_Explore the material_
(1) According to the review below, how many members of the Association for Realistic Philosophy wrote the volume it discusses?
(2) Echo the part of the review below starting at "of what held" and ending at "self-evident natural laws.".

_Page extract_
######

Brand
Blanshard
American
philosophers seem to be even more fond than their British colleagues of
expressing themselves in co-operative volumes. The new realists, the
critical realists, the idealists, the pragmatists, and the materialists
have all done it with varying degrees of success. In this volume it is
attempted still again, this time by fourteen members of the Association
for Realistic Philosophy.
What is meant by
“Realistic Philosophy”? The shortest answer is that it is philosophy in
the tradition of Aristotle and Aquinas. In metaphysics it holds that
the fundamental idea is that of being, which can be discussed without
reference to special kinds of being; that material and immaterial being
both exist, and hence that materialism and idealism are alike false;
that the task of metaphysics is to clear up such ancient but still
pressing problems as those of essence and existence, substance and
accident, cause and effect. In epistemology, the view is that things
can be known as they are in themselves. This does not imply that what
we are directly aware of is the thing, as it was for Berkeley and the
new realists, nor that it is a copy of the thing, as it is for most
representationists. Knowledge is described as “an intentional relation
terminating in the externally existent thing.” In logic, the current
mathematical discipline is held to derive from a “howler,” namely that
the relations dealt with in logic are the relations of real things, the
most general forms to be found in the actual world. Wittgenstein, for
example, thought that the structure of true propositions was a “picture”
of what held among real objects. In contrast with this, the realists
hold that genuinely logical relations such as subject and predicate, and
the sort of identity that holds between concepts, have no part in the
existent world at all, but are purely “intentional relations” produced
by the thinking mind. In ethics, the leading ideas are that each of us
is given by nature certain tendencies or capacities, that the good life
lies in fulfilling these capacities, and that conflicts between goods
must be settled by reference to a communal good or greatest total
fulfilment. To anyone who could see what this was, rights and duties
would be governed by self-evident natural laws.
This is the
position. What is perhaps more interesting about it is its frank,
vigorous, and rather belligerent return to metaphysics. The fashionable
empiricism and linguisticism of the time are brushed aside. Not that
the writers are ignorant of these movements; more than one of them
challenge empiricism on its own ground. In Professor Wild’s admirable
essay on “Phenomenology and Metaphysics,” he raises the question whether
the neo-Humian analysis of everything into qualities in relation is
empirically sound, and concludes that it clearly is not. If one is to
be empirical, in any respectable sense, one must take the pains to look
at what is there. And when Mr. Wild opens his eyes on a landscape, for
example, he finds two things very conspicuously there which Hume and his
followers failed, or refused, to see—two factors or elements which are
present in all experience and are essential to it, but which have been
overlooked because of preconceptions. These two are existence and
awareness.

######

_Provided information_
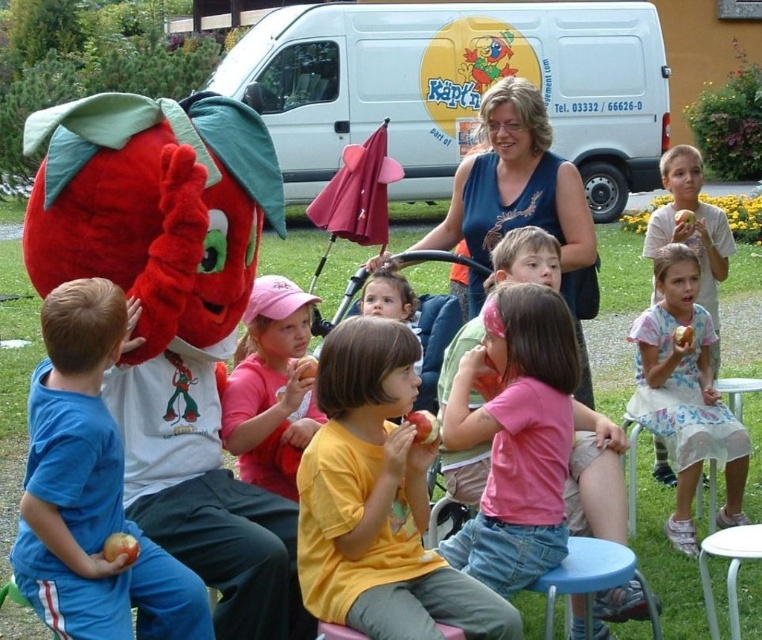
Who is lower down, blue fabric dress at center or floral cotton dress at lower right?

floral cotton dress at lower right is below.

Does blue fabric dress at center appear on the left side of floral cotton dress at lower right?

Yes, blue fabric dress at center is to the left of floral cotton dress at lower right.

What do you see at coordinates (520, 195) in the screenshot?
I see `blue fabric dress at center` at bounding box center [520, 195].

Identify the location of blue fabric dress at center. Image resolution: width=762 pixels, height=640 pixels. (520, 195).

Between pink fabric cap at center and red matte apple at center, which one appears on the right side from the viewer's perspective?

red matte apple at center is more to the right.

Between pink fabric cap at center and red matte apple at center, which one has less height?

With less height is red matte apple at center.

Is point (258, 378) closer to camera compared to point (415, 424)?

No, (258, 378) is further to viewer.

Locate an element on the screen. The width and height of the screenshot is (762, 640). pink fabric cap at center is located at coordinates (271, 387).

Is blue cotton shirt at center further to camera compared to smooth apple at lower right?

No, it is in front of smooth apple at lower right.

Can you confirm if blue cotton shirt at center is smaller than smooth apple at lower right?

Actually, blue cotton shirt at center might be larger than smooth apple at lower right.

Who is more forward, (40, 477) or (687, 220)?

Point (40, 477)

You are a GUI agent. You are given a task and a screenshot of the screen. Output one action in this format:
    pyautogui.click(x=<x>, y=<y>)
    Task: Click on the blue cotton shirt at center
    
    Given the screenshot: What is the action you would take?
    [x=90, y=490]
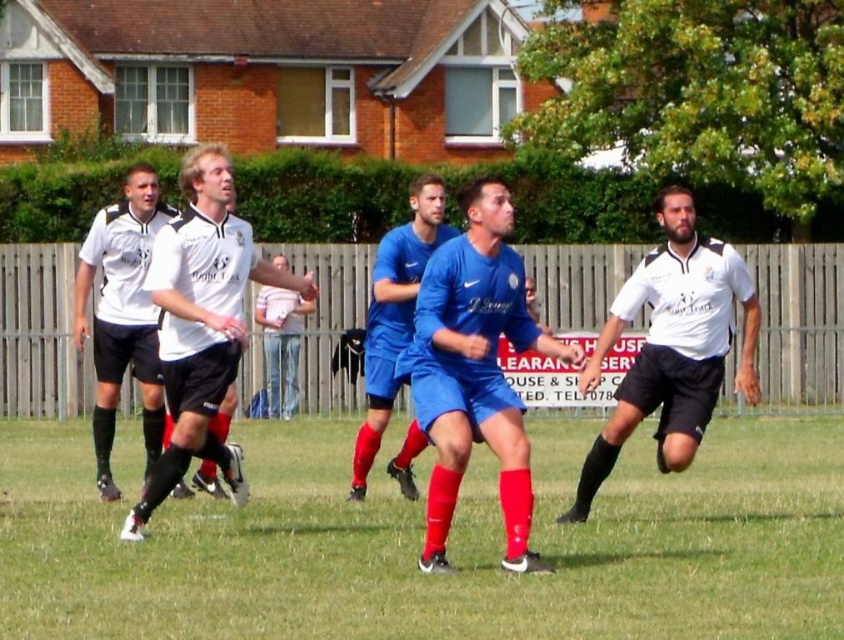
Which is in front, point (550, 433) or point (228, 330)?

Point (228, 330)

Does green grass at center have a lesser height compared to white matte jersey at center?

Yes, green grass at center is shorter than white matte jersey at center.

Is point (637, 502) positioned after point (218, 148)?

######

_Answers to the tasks_
(1) Fourteen.

(2)
of what held among real objects. In contrast with this, the realists
hold that genuinely logical relations such as subject and predicate, and
the sort of identity that holds between concepts, have no part in the
existent world at all, but are purely “intentional relations” produced
by the thinking mind. In ethics, the leading ideas are that each of us
is given by nature certain tendencies or capacities, that the good life
lies in fulfilling these capacities, and that conflicts between goods
must be settled by reference to a communal good or greatest total
fulfilment. To anyone who could see what this was, rights and duties
would be governed by self-evident natural laws.